Education, aspiration … and Mister Byrite: David Lammy Fellowship

The Rt Hon David Lammy MP was awarded a Fellowship at Birkbeck’s spring graduation for his ongoing work to push for lifelong learning, as well as his contribution to the College’s outreach work. Here is the speech he gave as he accepted the honour at the ceremony staged at the Royal National Hotel

“It was 25 years ago that I stood just across the way, in SOAS. I was wearing a Mister Byrite suit – a very shiny silvery suit and I was with my mother and older brother and I became the first in my family to get a degree and I could never ever have imagined that 25 years later, I would be back in the family of the esteemed University of London. I used to come and drink here at Birkbeck and to hang out and I would never have imagined that this would be the case!

“Throughout my political career I have been obsessed with adult learning and with the ‘campaign’ if you like, to bring back night schools to our country. When my father left and my mother had a very small income as a home-help, she got an elbow from a work colleague and encouragement to study in the evenings so she could increase her salary, get a slightly better job and provide for me and my four siblings. She’s not with us any longer but she, I know, would be very, very pleased that this moment has arrived, and I’m so grateful to be admitted into the Fellowship – it feels like Freemasonry or something! – and I am very pleased to join the club and to be associated with a pre-eminent and wonderful institution.

“You will have got a sense that written right through me is a commitment to working men and women and to working families, it’s as simple as that. And so my association with Birkbeck is very important to me and symbolises everything I believe, and the pioneers that set up this great, great institution were spot on. They were radical, they cared about a different economy and they believed passionately that we had to break down some of those old hierarchies that exist and I believe that we still have to do that in our society and there is so much more to do.

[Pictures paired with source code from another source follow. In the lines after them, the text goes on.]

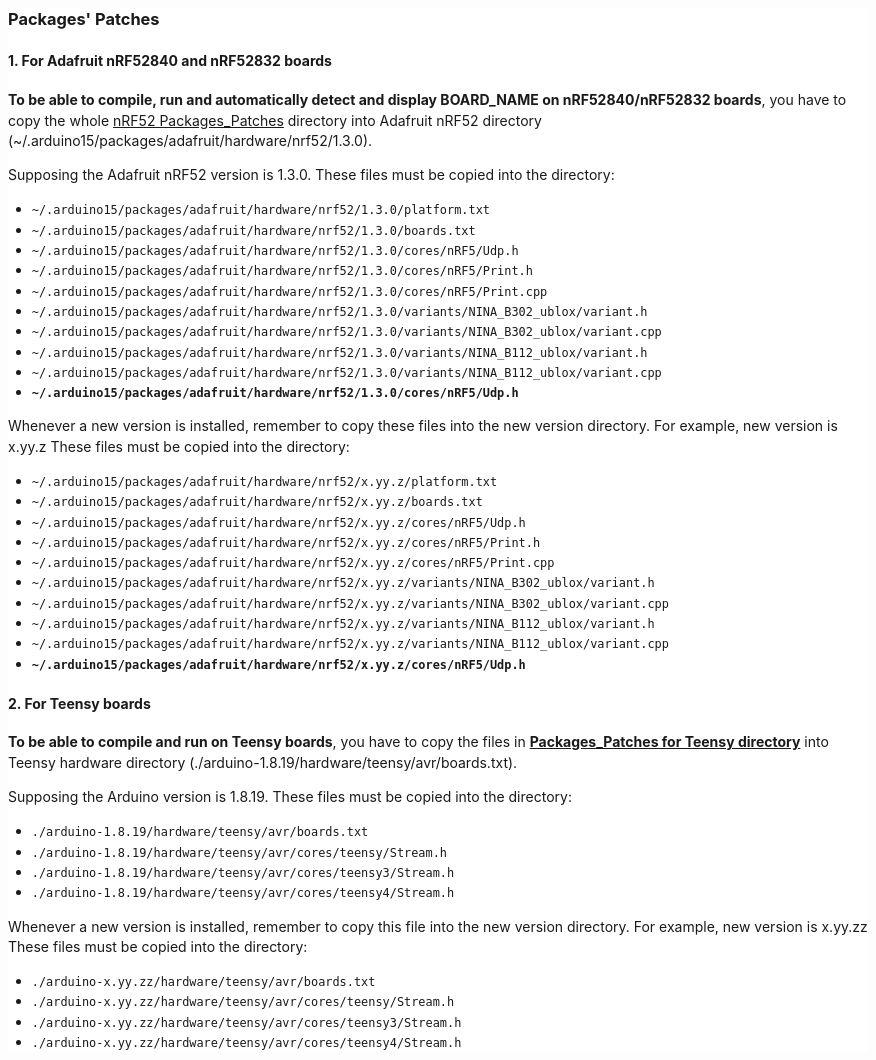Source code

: 
### Packages' Patches

#### 1. For Adafruit nRF52840 and nRF52832 boards

**To be able to compile, run and automatically detect and display BOARD_NAME on nRF52840/nRF52832 boards**, you have to copy the whole [nRF52 Packages_Patches](Packages_Patches/adafruit/hardware/nrf52/1.3.0) directory into Adafruit nRF52 directory (~/.arduino15/packages/adafruit/hardware/nrf52/1.3.0). 

Supposing the Adafruit nRF52 version is 1.3.0. These files must be copied into the directory:
- `~/.arduino15/packages/adafruit/hardware/nrf52/1.3.0/platform.txt`
- `~/.arduino15/packages/adafruit/hardware/nrf52/1.3.0/boards.txt`
- `~/.arduino15/packages/adafruit/hardware/nrf52/1.3.0/cores/nRF5/Udp.h`
- `~/.arduino15/packages/adafruit/hardware/nrf52/1.3.0/cores/nRF5/Print.h`
- `~/.arduino15/packages/adafruit/hardware/nrf52/1.3.0/cores/nRF5/Print.cpp`
- `~/.arduino15/packages/adafruit/hardware/nrf52/1.3.0/variants/NINA_B302_ublox/variant.h`
- `~/.arduino15/packages/adafruit/hardware/nrf52/1.3.0/variants/NINA_B302_ublox/variant.cpp`
- `~/.arduino15/packages/adafruit/hardware/nrf52/1.3.0/variants/NINA_B112_ublox/variant.h`
- `~/.arduino15/packages/adafruit/hardware/nrf52/1.3.0/variants/NINA_B112_ublox/variant.cpp`
- **`~/.arduino15/packages/adafruit/hardware/nrf52/1.3.0/cores/nRF5/Udp.h`**

Whenever a new version is installed, remember to copy these files into the new version directory. For example, new version is x.yy.z
These files must be copied into the directory:

- `~/.arduino15/packages/adafruit/hardware/nrf52/x.yy.z/platform.txt`
- `~/.arduino15/packages/adafruit/hardware/nrf52/x.yy.z/boards.txt`
- `~/.arduino15/packages/adafruit/hardware/nrf52/x.yy.z/cores/nRF5/Udp.h`
- `~/.arduino15/packages/adafruit/hardware/nrf52/x.yy.z/cores/nRF5/Print.h`
- `~/.arduino15/packages/adafruit/hardware/nrf52/x.yy.z/cores/nRF5/Print.cpp`
- `~/.arduino15/packages/adafruit/hardware/nrf52/x.yy.z/variants/NINA_B302_ublox/variant.h`
- `~/.arduino15/packages/adafruit/hardware/nrf52/x.yy.z/variants/NINA_B302_ublox/variant.cpp`
- `~/.arduino15/packages/adafruit/hardware/nrf52/x.yy.z/variants/NINA_B112_ublox/variant.h`
- `~/.arduino15/packages/adafruit/hardware/nrf52/x.yy.z/variants/NINA_B112_ublox/variant.cpp`
- **`~/.arduino15/packages/adafruit/hardware/nrf52/x.yy.z/cores/nRF5/Udp.h`**

#### 2. For Teensy boards
 
 **To be able to compile and run on Teensy boards**, you have to copy the files in [**Packages_Patches for Teensy directory**](Packages_Patches/hardware/teensy/avr) into Teensy hardware directory (./arduino-1.8.19/hardware/teensy/avr/boards.txt). 

Supposing the Arduino version is 1.8.19. These files must be copied into the directory:

- `./arduino-1.8.19/hardware/teensy/avr/boards.txt`
- `./arduino-1.8.19/hardware/teensy/avr/cores/teensy/Stream.h`
- `./arduino-1.8.19/hardware/teensy/avr/cores/teensy3/Stream.h`
- `./arduino-1.8.19/hardware/teensy/avr/cores/teensy4/Stream.h`

Whenever a new version is installed, remember to copy this file into the new version directory. For example, new version is x.yy.zz
These files must be copied into the directory:

- `./arduino-x.yy.zz/hardware/teensy/avr/boards.txt`
- `./arduino-x.yy.zz/hardware/teensy/avr/cores/teensy/Stream.h`
- `./arduino-x.yy.zz/hardware/teensy/avr/cores/teensy3/Stream.h`
- `./arduino-x.yy.zz/hardware/teensy/avr/cores/teensy4/Stream.h`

“Over the years that I have had to move in so many different circles, and particularly in recent times, on issues of knife crime, gun crime, poverty, gangs, Grenfell and Windrush. I’ve learnt a few things and I want to share them with you briefly. There are five ingredients to success, I’d say to all of the graduates in this room – and I’m sure that many of the families in this room will recognise these five ingredients. They are education, employment, aspiration, parenting and community. And if those five things are going on you are probably somewhere in Surrey. No, seriously, if those five things are going on you’re in a successful environment. But they’re not always going on at the same time. Why this is such a special moment and why this is such a special institution, is because it runs across all those five things.

“At its heart is education, but not just education for an elite. That’s why I give Oxford, Cambridge and the Russell Group such a hard time. Birkbeck is not just an education for an elite but an education for everybody. Employment, because of the outcomes when you come through Birkbeck – to get a better job, to succeed in your life. I have a family member who is currently doing computing and IT here, and I have seen the way his shoulders have lifted up and the way he aspires and looks forward to getting that better job. Aspiration, because all of us in this room have that aspiration and all human beings have aspirations. One of the things I think has struck the public during this Windrush debacle is the idea that there were aspirations thwarted because of pernicious immigration policies. Parenting – as much as my mother could support me, I did not have parents who were super-educated and could sit with me and help me revise, so I am really grateful to the teachers and institutions that have been in loco parentis to me and I’m sure there’s lots of that going on with academics at Birkbeck. And of course community. It’s not just about us, it’s not just about a selfish desire for you the individual to achieve we’re living in a very peculiar age where we even name selfishness, a ‘selfie’.  It’s about us, it’s about collective, it’s about community and I am very grateful and honoured to join this very special community.”